A l’heure actuelle, nous avons une chance d’inverser la tendance à la discrimination technologique, tout simplement en inscrivant la transmission des fondamentaux du code informatique et de la culture numérique aux enfants dans le temps scolaire. Il faut avant tout donner du sens à l’utilisation d’internet à cette génération à la fois hyper connectée et touchée par l'illettrisme numérique. Ainsi, les élèves pourront acquérir dès le plus jeune âge des compétences et des habitudes indispensables pour leur avenir. Par l’éducation nous pouvons prévenir les dangers d’une utilisation “sauvage” et irréfléchie des écrans. 

Plus alarmant encore, on sait déjà qu’avec le développement de l’intelligence artificielle et de l’internet des objets, la discrimination s’imprègne peu à peu jusque dans le fonctionnement des machines. Le problème se situe entre la chaise et le clavier : les biais cognitifs sont véhiculés par les concepteurs eux-mêmes, à savoir en majorité des hommes issus de milieux plus ou moins privilégiés. Il est donc grand temps d’agir. Une récente étude américaine (“Computer Science Education Coalition Press Release.” CSE Coalition. Accessed November 10, 2016) démontre qu’introduire l’apprentissage de la programmation au plus jeune âge, favorise des vocations dans ces métiers, notamment auprès de populations habituellement sous-représentées : les femmes et les personnes issues de milieux défavorisés. 

Il est urgent d’enrayer au plus tôt les mécanismes inégalitaires du numérique, notamment en permettant aux jeunes issus de milieux défavorisés de bénéficier d’un enseignement de qualité sur ces sujets, et ce dès le plus jeune âge.

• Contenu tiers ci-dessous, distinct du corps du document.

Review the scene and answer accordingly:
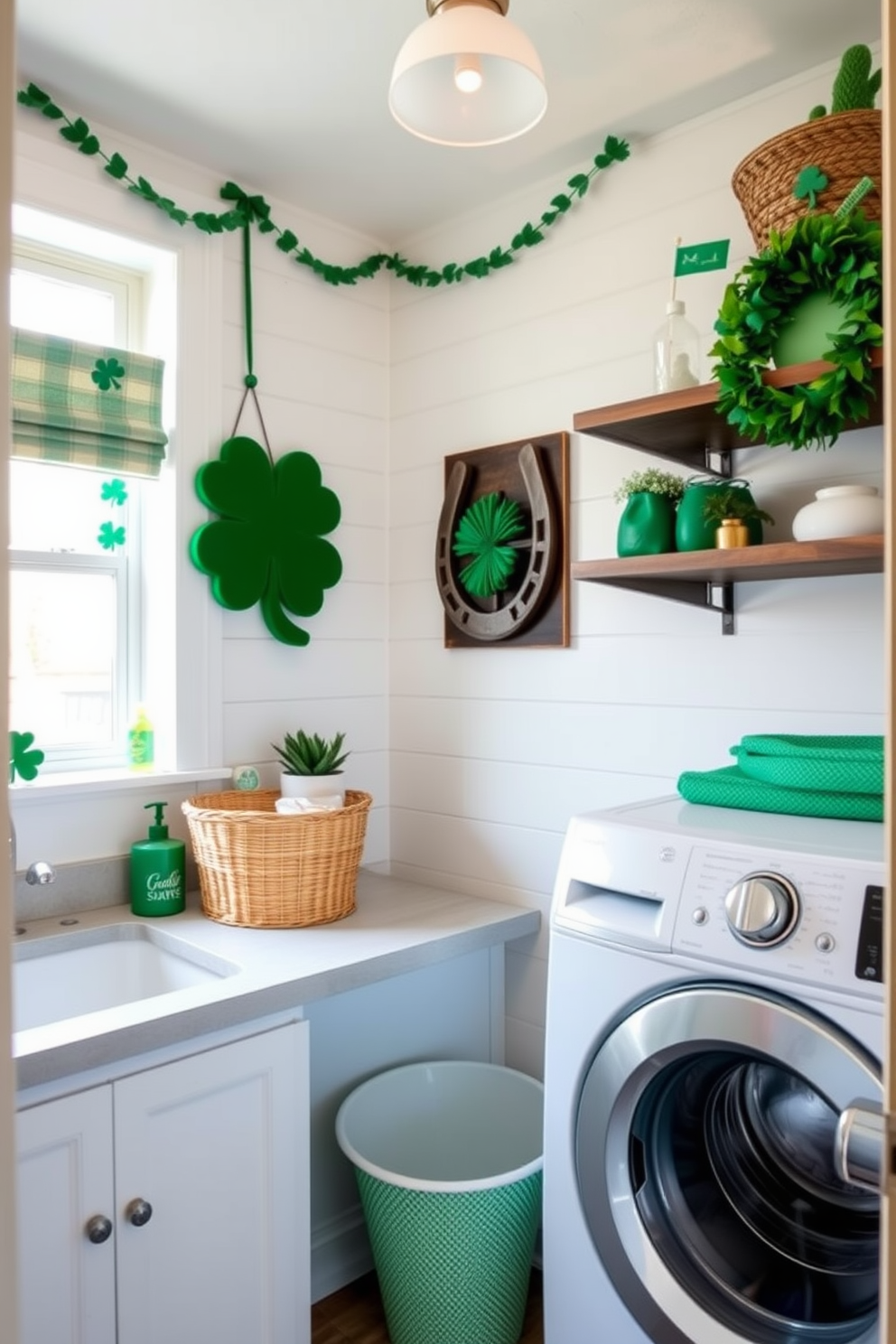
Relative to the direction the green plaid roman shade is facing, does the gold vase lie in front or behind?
in front

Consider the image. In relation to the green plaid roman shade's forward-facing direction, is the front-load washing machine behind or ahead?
ahead

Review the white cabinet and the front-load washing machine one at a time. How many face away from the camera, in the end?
0

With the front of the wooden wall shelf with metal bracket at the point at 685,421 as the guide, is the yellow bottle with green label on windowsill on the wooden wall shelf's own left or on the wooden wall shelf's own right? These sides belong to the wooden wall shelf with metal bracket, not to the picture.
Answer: on the wooden wall shelf's own right

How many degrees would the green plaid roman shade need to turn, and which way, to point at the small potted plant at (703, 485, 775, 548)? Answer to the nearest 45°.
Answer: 0° — it already faces it

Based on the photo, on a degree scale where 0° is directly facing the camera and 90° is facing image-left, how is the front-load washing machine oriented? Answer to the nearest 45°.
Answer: approximately 45°

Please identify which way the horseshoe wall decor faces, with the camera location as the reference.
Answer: facing the viewer and to the left of the viewer
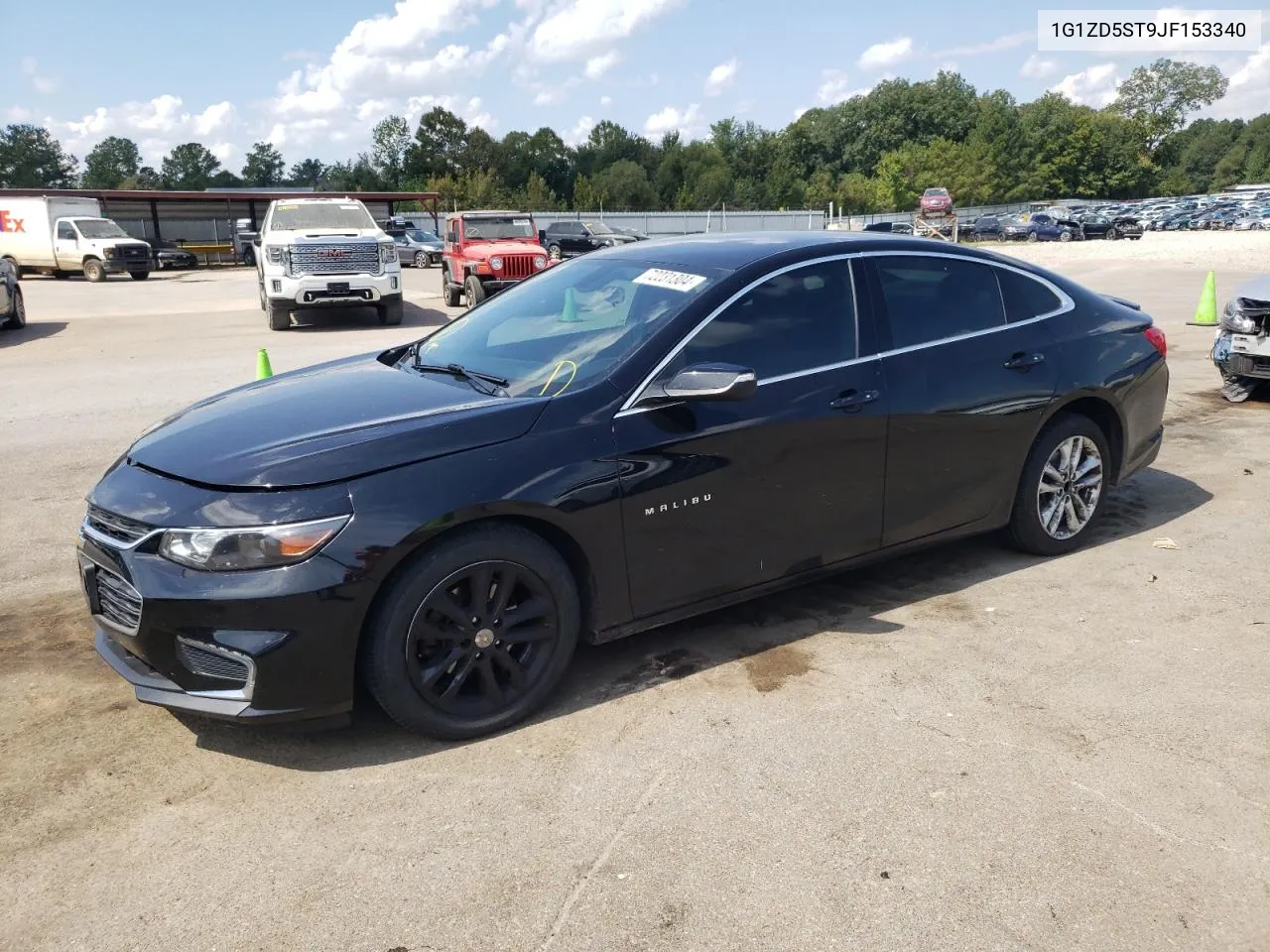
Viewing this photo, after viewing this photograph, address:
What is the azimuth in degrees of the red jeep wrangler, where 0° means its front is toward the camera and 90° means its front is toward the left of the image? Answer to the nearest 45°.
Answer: approximately 315°

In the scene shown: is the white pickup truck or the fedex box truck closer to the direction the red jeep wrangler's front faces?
the white pickup truck

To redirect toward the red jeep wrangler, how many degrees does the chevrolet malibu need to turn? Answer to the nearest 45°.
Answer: approximately 135° to its right

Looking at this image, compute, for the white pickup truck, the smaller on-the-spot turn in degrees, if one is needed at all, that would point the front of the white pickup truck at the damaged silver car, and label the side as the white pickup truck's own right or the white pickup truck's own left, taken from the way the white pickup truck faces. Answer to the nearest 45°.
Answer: approximately 45° to the white pickup truck's own left

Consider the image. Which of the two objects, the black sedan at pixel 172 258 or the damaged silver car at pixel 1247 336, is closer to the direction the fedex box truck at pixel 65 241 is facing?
the damaged silver car

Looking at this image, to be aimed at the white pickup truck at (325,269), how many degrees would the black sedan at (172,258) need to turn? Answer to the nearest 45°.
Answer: approximately 45° to its right

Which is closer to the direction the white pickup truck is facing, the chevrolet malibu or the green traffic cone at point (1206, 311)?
the chevrolet malibu

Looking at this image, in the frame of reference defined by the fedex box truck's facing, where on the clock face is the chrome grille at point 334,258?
The chrome grille is roughly at 1 o'clock from the fedex box truck.

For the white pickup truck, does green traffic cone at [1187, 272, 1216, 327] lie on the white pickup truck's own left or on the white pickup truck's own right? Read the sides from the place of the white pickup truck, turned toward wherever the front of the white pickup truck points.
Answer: on the white pickup truck's own left
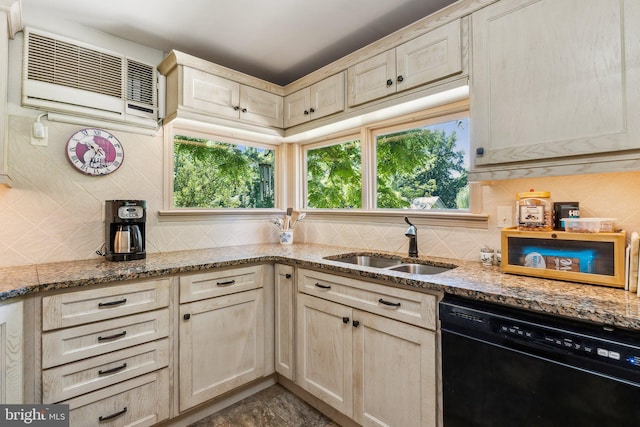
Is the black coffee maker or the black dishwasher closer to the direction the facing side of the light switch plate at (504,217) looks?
the black dishwasher

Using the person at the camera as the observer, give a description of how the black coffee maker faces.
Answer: facing the viewer

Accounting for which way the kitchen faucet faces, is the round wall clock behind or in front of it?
in front

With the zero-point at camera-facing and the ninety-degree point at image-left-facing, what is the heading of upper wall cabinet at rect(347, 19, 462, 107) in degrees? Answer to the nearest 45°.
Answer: approximately 45°

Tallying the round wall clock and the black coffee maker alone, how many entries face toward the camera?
2

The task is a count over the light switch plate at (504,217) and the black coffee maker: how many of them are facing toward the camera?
2

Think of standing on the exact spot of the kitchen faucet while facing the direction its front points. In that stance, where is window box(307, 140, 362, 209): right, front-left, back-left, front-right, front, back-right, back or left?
right

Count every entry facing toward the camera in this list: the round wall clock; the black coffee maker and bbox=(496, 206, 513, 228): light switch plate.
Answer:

Ces acquis seront de précieux atouts pour qu’ils évoluent en professionnels éclairés dans un monde de plus en plus numérisé. D’une part, les salaires et les évolutions de carrière dans le secteur sont parmi les plus compétitifs du marché actuel. D’autre part, le numérique a terriblement besoin de s’enrichir des profils de tous horizons. Si l’on espère un jour construire une société plus inclusive où l’égalité des chances deviendra la norme, lutter contre la fracture numérique dès l’enfance est capital. 


Pour aller plus loin : 

COLORI et l’égalité des chances

L’action en faveur de l’égalité des chances fait partie de l’ADN de COLORI. Sa fondatrice Amélia Matar, a grandi en Seine-Saint-Denis et a réalisé une partie de sa scolarité dans un établissement classé en ZEP (l’ancienne appellation de REP). Convaincue que le numérique contribue à creuser les écarts, elle a fait de COLORI un projet résolument inclusif. Ainsi, des ateliers sont proposés aux enfants de plusieurs communes, au sein des centres de loisirs publics. Les villes de Pantin, Rosny sous-bois, Montreuil, Lieusaint, Le Perreux et Lieusaint accueillent cette initiative. De nombreuses autres villes ont manifesté leur intérêt.